Turning points in history

13 March 2006


What major events do you regard as turning points in South Africa's past?

The Soweto uprising? Mandela's release?

Perhaps they go further back to the Mfecane or the mineral revolution.

This question would probably spark a lively debate at any dinner party, with different opinions flying back and forth.

It is this debate that a series of history booklets, for grade 10 to 12 teachers, is encouraging by working through momentous stages that stand out, and what these mean to South Africa as a nation.

Titled Turning Points in History, the set of seven booklets consists of essays packaged into six turning points, beginning with Ancient Civilisations and Global Trade, and ending with Negotiation, Transition and Freedom, and a teacher's guide.

The series, published by the Institute for Justice and Reconciliation and the national Department of Education, was authored by 22 South African academics, including UCT's Professor Christopher Saunders and Dr Mohamed Adhikari, both of historical studies, and Dr Sean Field (Centre of Popular Memory), and edited by a committee led by Professor Bill Nasson (historical studies).

The teacher's guide was written by Associate Professor Rob Siebörger (School of Education), rounding off the UCT influence.

Describing South Africans' collective memory of the past as "a mosaic of different accounts and interpretations", the books encourage readers to acknowledge the experiences of all the different groups, and to take into account the wide variety of explanations available before developing their own informed perspectives.

This fresh, inclusive angle of looking at history has become essential for schools, especially teachers who play a pivotal role in shaping pupils' understanding of past events.

In what is probably an historical feat on its own, a set of booklets was sent free of charge to all high schools in the country, thanks to overseas funding. It emerged though, that teachers would need further guidance in using the materials effectively.

Subsequently, 12 lesson modules were developed from the teacher's guide and put onto an interactive CD, together with a multimedia introduction and the text of the book, a possible first in South African education publishing.

Siebörger has run training workshops for teachers and history curriculum advisers in all nine provinces, to familiarise them with the series and to demonstrate the teaching methods required for the new grade 10 to12 history curriculum.
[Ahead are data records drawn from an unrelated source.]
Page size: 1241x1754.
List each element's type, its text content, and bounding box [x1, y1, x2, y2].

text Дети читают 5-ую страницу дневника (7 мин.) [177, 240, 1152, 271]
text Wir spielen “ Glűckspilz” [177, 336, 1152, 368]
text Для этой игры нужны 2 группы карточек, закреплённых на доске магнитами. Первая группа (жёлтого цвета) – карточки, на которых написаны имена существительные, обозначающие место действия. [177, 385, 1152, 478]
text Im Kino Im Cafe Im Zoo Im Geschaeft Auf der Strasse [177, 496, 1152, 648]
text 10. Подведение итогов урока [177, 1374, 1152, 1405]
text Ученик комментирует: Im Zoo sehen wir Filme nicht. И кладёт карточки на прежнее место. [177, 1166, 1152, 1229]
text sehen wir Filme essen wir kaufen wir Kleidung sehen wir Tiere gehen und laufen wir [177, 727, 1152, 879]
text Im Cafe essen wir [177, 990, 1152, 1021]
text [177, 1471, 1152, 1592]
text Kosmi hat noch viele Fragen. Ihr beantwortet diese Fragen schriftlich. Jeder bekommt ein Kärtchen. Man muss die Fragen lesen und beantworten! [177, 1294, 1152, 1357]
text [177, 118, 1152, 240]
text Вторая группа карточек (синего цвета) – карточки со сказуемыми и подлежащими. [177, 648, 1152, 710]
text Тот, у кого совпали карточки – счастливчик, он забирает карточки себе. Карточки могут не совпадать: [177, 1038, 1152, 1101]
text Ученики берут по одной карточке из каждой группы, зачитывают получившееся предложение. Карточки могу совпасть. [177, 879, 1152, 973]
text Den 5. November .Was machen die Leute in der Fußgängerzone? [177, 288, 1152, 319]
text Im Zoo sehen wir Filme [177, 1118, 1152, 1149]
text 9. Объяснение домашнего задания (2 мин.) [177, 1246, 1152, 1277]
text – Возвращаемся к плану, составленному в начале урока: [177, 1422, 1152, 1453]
The lively discussions that came up during these workshops helped participants to realise the importance of looking at historical facts in a questioning way, to see that one interpretation is not always necessarily cast in stone, and that just about everything is open to debate.

Siebörger explains that the Turning Points series is unique in that its focuses solely on South African history, compared to other textbooks that write on the history of South Africa along with other countries.

"There aren't many textbooks available at the right level of the curriculum that try to present the new face of South Africa," he says.

Published initially to coincide with the 10 years of democracy celebrations, these books could well be another turning point in professional development in education, by using history teaching as a tool for transformation and a means of mediating the past and the present.